CVE-2019-0708 detected - (5540)
An attempt to exploit CVE-2019-0708 has been detected. The vulnerability, dubbed BlueKeep, is a heap memory corruption which can be triggered by sending a specially crafted Remote Desktop Protocol (RDP) request. Since this vulnerability can be triggered without authentication and allows remote code execution, it can be used by worms to spread automatically without human interaction.
Process hollowing detected - (252)
Process hollowing is a technique used by some programs to avoid static analysis. In typical usage, a process is started and its obfuscated or encrypted contents are unpacked into memory.
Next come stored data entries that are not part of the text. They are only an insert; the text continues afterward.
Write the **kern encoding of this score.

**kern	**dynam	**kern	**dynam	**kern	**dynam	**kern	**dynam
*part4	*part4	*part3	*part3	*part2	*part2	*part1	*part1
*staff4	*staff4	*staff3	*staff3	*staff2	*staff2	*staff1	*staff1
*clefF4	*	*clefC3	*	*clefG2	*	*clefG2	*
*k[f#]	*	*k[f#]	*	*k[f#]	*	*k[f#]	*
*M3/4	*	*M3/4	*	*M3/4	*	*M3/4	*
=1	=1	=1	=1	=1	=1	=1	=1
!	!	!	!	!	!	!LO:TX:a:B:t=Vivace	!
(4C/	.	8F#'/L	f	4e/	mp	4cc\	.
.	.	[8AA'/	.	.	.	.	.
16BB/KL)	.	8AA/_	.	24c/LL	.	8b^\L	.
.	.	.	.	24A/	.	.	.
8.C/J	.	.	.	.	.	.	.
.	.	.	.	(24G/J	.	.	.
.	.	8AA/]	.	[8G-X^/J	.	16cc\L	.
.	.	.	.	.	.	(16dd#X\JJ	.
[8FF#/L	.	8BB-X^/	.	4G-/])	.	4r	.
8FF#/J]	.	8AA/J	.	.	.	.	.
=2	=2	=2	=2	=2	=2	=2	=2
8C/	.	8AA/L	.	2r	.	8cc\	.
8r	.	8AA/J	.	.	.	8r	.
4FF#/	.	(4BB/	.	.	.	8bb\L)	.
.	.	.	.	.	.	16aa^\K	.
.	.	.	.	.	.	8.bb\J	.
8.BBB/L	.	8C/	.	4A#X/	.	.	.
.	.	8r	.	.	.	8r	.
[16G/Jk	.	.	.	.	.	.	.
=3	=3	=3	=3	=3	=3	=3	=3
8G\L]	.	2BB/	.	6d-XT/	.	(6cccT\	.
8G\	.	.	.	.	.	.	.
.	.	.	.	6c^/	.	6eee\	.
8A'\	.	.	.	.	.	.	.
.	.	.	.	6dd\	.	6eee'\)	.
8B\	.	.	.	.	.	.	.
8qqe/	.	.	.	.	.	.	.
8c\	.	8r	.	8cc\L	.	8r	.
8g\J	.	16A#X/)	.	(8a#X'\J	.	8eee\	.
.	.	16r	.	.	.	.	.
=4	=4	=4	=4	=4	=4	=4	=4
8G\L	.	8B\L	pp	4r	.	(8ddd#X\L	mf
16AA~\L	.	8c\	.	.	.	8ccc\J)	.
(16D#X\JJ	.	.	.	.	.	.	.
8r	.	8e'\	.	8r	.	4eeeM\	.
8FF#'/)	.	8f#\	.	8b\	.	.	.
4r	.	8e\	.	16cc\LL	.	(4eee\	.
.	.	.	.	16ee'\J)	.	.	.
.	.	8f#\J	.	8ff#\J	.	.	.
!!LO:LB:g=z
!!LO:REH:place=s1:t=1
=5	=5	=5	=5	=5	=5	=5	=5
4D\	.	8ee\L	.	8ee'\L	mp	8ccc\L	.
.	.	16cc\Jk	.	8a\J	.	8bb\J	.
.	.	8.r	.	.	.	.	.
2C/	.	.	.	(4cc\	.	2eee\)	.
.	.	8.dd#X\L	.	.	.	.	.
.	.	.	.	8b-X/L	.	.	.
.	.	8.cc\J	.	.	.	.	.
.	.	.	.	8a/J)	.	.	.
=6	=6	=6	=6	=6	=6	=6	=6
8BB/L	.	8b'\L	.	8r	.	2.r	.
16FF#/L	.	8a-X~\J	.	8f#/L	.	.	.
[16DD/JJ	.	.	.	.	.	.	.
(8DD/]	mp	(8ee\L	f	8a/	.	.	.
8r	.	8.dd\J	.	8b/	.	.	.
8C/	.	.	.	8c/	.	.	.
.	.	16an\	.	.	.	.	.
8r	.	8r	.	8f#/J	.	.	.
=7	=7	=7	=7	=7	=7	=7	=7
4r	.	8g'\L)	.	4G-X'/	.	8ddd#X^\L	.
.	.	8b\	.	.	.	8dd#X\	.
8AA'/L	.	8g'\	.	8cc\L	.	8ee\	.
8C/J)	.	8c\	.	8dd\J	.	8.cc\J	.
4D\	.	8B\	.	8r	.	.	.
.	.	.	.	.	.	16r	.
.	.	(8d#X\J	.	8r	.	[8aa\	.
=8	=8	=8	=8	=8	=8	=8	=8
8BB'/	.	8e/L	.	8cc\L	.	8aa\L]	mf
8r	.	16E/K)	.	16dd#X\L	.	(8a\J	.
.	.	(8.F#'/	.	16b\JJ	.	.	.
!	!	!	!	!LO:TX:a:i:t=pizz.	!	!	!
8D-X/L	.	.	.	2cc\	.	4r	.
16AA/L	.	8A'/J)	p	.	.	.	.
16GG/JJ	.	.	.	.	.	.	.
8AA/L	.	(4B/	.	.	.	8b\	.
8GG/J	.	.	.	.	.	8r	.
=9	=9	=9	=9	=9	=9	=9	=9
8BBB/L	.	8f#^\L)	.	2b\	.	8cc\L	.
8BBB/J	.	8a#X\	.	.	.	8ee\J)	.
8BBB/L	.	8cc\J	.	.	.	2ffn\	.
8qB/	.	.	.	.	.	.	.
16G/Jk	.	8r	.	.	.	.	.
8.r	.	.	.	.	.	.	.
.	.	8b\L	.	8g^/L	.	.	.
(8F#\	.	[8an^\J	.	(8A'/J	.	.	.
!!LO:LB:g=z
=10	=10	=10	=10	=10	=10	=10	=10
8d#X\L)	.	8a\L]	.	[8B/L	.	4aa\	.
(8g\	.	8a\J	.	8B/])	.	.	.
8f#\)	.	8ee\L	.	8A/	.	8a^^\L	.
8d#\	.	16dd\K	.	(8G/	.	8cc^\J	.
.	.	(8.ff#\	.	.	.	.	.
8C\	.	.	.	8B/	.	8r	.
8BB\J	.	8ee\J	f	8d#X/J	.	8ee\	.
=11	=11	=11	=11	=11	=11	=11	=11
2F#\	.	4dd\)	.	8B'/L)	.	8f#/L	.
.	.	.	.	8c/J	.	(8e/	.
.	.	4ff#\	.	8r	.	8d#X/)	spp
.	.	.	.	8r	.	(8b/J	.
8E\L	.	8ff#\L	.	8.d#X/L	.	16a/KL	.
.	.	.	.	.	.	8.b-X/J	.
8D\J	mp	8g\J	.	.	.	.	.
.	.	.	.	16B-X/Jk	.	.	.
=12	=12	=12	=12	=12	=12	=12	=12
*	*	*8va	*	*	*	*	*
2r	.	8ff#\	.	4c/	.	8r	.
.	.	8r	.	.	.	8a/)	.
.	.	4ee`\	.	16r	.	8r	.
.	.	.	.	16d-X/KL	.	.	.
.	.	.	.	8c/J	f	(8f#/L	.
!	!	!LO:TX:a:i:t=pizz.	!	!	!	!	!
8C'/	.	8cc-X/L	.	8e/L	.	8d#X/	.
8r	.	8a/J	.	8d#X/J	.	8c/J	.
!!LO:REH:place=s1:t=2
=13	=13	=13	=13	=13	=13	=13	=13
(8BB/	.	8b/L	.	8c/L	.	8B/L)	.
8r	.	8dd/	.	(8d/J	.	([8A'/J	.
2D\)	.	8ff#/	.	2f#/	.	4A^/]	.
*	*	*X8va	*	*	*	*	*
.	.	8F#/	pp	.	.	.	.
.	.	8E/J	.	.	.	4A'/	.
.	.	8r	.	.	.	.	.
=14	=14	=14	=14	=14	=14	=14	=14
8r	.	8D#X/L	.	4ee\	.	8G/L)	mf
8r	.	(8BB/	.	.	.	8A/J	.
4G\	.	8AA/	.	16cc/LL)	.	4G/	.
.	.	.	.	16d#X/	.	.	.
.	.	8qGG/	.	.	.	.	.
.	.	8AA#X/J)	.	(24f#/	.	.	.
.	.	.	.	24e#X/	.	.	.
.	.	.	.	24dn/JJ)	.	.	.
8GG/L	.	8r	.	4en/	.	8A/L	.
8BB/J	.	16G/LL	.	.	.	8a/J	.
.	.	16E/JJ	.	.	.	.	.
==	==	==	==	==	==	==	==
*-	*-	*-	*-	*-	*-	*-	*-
The parent then manually sets up the first stages of launching a child process, but before launching it, the memory is cleared and filled in with the memory from the parent instead.
Gamarue malware detected - (177)
Gamarue is a family of malware that can download files and steal information from an infected system. Worm variants of the Gamarue family may spread by infecting USB drives or portable hard disks that have been plugged into a compromised system.
Kovter injection detected - (142)
A process was injected into, most likely by an existing Kovter infection. Kovter is a click fraud Trojan that can also act as an information stealer. Kovter is also file-less malware meaning the malicious DLL is stored inside Windows registry and injected directly into memory using PowerShell. It can detect and report the usage of monitoring software such as wireshark and sandboxes to its C2. It spreads through malicious advertising and spam campaigns.
Installcore adware detected - (103)
Install core is an installer which bundles legitimate applications with offers for additional third-party applications that may be unwanted. The unwanted applications are often adware that display advertising in the form of popups or by injecting into browsers and adding or altering advertisements on webpages. Adware is known to sometimes download and install malware.
Excessively long PowerShell command detected - (100)
A PowerShell command with a very long command line argument that may indicate an obfuscated script has been detected. PowerShell is an extensible Windows scripting language present on all versions of Windows. Malware authors use PowerShell in an attempt to evade security software or other monitoring that is not tuned to detect PowerShell based threats.
Dealply adware detected - (58)
DealPly is adware, which claims to improve your online shopping experience. It is often bundled into other legitimate installers and is difficult to uninstall. It creates pop-up advertisements and injects advertisements on webpages. Adware has also been known to download and install malware.
Corebot malware detected - (15)
Corebot is a Trojan with many capabilities found in other prominent families. It features a plugin system to enable it to load a variety of features from the C&C server at any time. Known plugins include RAT capabilities such as taking desktop screenshots, as well as being able to intercept and modify browser communications and steal data, especially data related to banking.
Trickbot malware detected - (9)
Trickbot is a banking Trojan which appeared in late 2016. Due to the similarities between Trickbot and Dyre, it is suspected some of the individuals responsible for Dyre are now responsible for Trickbot. Trickbot has been rapidly evolving over the months since it has appeared. However, Trickbot is still missing some of the capabilities Dyre possessed. Its current modules include DLL injection, system information gathering, and email searching.
Reverse http payload detected - (6)
An exploit payload intended to connect back to an attacker controlled host using http has been detected.